Although AUC is the most commonly used pharmacokinetic parameter to characterize exposure to a drug, many blood collection time-points are required to accurately calculate AUC values. Taking into account the time required for blood collection, inconvenience to the patient, and the cost of measuring plasma concentrations, AUC measurement is not appropriate for determining drug interactions or patient compliance. Therefore, it is clinically important that prediction of AUC is calculated from limited patient blood samples. The C 2h point for dasatinib in the present study accurately predicted the AUC0–4 of dasatinib in a shorter time frame and the diminished plasma concentration from drug interactions with H2RA and PPI. The 25% quartile dose-adjusted C 2h of dasatinib without acid suppressants was 0.63 ng/mL/mg, whereas the 75% quartile dose-adjusted C 2h of dasatinib with H2RA or PPI was 0.72 ng/mL/mg. Therefore, C 2h monitoring of dasatinib would be a useful time point to estimate dasatinib exposure and could help in deciding to withdraw an acid suppressant.

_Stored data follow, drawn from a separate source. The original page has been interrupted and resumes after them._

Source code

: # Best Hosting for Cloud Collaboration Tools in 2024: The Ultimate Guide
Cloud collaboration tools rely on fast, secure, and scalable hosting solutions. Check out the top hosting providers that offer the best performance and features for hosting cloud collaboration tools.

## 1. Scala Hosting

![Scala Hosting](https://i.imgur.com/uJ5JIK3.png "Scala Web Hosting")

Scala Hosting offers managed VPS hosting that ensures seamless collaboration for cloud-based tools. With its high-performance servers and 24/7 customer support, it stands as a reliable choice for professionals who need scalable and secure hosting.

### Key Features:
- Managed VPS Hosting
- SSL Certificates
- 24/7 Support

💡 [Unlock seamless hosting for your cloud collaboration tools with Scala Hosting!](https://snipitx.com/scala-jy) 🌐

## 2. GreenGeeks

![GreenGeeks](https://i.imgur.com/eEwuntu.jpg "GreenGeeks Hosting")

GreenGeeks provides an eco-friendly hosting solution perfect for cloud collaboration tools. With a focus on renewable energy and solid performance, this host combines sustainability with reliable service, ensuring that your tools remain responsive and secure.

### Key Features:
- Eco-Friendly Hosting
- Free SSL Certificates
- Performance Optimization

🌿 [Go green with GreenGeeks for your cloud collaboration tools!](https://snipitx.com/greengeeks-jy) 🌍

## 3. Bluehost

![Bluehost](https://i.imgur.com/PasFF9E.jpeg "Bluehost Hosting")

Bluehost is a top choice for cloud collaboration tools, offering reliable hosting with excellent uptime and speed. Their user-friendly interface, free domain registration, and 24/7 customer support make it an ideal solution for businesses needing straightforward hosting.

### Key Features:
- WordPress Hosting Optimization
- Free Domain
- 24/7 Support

Our results must be interpreted within the context of the study limitations. This study was performed with a small number of patients. Although our results agree with those of a previous report [8], further examination with a larger sample size is necessary. In addition, several investigators have suggested that the threshold plasma trough concentration of imatinib, a therapeutic agent for CML and gastrointestinal stromal tumors [11, 12], should be set above 1,000 ng/mL for CML patients to achieve a complete cytogenetic response (CCyR) or major molecular response (MMR) [1317]. However, a consensus target plasma concentration for dasatinib has not been communicated, although the trough plasma concentration of dasatinib has been reported to correlate with toxicity [18]. While we did not consider how a decrease in plasma concentration of dasatinib by H2RA or PPI influenced the clinical effect, at least a determination of the absorbed dasatinib from the gastrointestinal tract would be needed to estimate drug efficacy. A low absorbed dose of dasatinib due to an H2RA or PPI interaction might not have been sufficient to reach the plasma concentration necessary to observe a clinical response. Further examination of the correlation between clinical evaluation and the pharmacokinetics of dasatinib is necessary.

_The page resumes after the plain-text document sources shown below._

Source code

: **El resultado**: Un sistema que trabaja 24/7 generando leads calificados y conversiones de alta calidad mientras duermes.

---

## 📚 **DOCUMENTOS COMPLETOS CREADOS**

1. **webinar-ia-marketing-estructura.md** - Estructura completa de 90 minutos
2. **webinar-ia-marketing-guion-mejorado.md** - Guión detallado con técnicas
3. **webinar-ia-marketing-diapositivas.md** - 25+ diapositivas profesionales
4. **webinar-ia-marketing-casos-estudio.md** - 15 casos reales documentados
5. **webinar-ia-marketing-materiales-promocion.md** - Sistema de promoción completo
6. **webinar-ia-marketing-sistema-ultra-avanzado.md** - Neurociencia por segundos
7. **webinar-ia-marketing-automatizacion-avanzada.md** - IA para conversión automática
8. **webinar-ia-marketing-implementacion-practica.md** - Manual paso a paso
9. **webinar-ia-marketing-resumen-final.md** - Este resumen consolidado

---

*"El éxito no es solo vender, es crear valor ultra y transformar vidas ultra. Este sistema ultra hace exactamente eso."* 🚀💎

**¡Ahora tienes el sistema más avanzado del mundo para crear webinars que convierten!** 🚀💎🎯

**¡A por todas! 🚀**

In conclusion, co-administration of acid suppressants (famotidine, nizatidine, and lansoprazole) significantly decreased the plasma dasatinib concentration. An interaction between dasatinib and acid suppressants was observed for most patients to diminish the absorption of dasatinib. The combination of dasatinib and acid suppressants requires careful TDM of the dasatinib plasma concentration to ensure effective patient exposure to the drug.